**ENTRIES SUPPLIED**
□ □ □ □ □ □ □
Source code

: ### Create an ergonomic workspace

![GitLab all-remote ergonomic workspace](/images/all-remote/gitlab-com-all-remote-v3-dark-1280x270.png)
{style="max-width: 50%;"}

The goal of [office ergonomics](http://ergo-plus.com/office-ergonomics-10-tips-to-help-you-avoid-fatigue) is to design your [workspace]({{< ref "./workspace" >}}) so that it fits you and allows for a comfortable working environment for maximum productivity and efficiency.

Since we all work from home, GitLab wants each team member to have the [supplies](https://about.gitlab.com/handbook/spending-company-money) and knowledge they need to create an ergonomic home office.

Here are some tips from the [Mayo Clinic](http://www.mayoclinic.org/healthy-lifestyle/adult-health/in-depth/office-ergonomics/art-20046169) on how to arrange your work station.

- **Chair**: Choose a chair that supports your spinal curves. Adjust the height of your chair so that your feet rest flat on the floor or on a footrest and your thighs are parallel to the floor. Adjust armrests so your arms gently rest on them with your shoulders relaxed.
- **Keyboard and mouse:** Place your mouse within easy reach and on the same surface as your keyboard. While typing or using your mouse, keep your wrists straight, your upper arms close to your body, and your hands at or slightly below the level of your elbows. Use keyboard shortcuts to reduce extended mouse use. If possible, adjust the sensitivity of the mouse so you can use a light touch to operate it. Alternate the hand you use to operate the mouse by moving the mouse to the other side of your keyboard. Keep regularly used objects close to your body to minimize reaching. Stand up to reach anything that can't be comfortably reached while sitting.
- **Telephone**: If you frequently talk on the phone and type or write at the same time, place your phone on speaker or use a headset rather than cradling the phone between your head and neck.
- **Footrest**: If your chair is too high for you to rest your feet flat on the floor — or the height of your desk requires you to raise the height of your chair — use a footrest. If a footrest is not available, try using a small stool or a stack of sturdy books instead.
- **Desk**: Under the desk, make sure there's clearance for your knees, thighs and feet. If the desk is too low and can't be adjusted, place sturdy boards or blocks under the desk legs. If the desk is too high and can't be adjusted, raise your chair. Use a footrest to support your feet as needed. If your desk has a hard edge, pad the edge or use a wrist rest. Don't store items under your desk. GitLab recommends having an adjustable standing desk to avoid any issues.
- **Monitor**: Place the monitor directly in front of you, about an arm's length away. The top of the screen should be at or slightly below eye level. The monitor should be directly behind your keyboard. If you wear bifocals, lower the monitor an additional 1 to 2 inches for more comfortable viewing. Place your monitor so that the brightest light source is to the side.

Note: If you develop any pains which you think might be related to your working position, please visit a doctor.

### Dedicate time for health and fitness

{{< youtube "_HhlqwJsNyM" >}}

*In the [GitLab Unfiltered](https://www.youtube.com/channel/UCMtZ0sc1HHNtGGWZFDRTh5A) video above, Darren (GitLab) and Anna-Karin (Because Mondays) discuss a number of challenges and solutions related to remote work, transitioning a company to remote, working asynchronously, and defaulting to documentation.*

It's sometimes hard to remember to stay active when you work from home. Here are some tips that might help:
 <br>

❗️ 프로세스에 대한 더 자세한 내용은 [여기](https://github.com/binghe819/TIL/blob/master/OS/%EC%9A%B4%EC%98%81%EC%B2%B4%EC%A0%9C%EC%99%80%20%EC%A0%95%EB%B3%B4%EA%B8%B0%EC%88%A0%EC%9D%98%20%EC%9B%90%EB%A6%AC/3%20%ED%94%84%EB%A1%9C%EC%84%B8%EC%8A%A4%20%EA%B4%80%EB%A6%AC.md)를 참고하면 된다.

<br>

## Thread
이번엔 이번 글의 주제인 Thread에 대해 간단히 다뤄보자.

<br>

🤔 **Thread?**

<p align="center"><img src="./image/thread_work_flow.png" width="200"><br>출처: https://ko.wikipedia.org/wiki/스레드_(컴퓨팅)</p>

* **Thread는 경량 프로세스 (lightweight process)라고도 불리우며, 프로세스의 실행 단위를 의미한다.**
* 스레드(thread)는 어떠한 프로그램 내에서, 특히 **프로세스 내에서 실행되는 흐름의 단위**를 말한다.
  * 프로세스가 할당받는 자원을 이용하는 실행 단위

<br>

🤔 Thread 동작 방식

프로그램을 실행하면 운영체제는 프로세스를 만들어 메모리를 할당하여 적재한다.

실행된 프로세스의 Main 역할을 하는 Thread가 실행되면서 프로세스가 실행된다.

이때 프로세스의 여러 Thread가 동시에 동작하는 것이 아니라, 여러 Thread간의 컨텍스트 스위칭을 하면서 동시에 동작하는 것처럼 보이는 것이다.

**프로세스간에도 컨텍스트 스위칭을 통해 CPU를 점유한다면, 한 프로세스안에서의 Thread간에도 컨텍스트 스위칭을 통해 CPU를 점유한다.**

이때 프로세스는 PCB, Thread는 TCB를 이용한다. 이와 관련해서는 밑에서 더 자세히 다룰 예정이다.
□ □ □ □ □ □ □
**ACTIVITY**
Write out exactly the lines from the start of the material through the line with "- **Footrest**: If". No other output is expected.

**TASK SOLUTION**
Source code

: ### Create an ergonomic workspace

![GitLab all-remote ergonomic workspace](/images/all-remote/gitlab-com-all-remote-v3-dark-1280x270.png)
{style="max-width: 50%;"}

The goal of [office ergonomics](http://ergo-plus.com/office-ergonomics-10-tips-to-help-you-avoid-fatigue) is to design your [workspace]({{< ref "./workspace" >}}) so that it fits you and allows for a comfortable working environment for maximum productivity and efficiency.

Since we all work from home, GitLab wants each team member to have the [supplies](https://about.gitlab.com/handbook/spending-company-money) and knowledge they need to create an ergonomic home office.

Here are some tips from the [Mayo Clinic](http://www.mayoclinic.org/healthy-lifestyle/adult-health/in-depth/office-ergonomics/art-20046169) on how to arrange your work station.

- **Chair**: Choose a chair that supports your spinal curves. Adjust the height of your chair so that your feet rest flat on the floor or on a footrest and your thighs are parallel to the floor. Adjust armrests so your arms gently rest on them with your shoulders relaxed.
- **Keyboard and mouse:** Place your mouse within easy reach and on the same surface as your keyboard. While typing or using your mouse, keep your wrists straight, your upper arms close to your body, and your hands at or slightly below the level of your elbows. Use keyboard shortcuts to reduce extended mouse use. If possible, adjust the sensitivity of the mouse so you can use a light touch to operate it. Alternate the hand you use to operate the mouse by moving the mouse to the other side of your keyboard. Keep regularly used objects close to your body to minimize reaching. Stand up to reach anything that can't be comfortably reached while sitting.
- **Telephone**: If you frequently talk on the phone and type or write at the same time, place your phone on speaker or use a headset rather than cradling the phone between your head and neck.
- **Footrest**: If your chair is too high for you to rest your feet flat on the floor — or the height of your desk requires you to raise the height of your chair — use a footrest. If a footrest is not available, try using a small stool or a stack of sturdy books instead.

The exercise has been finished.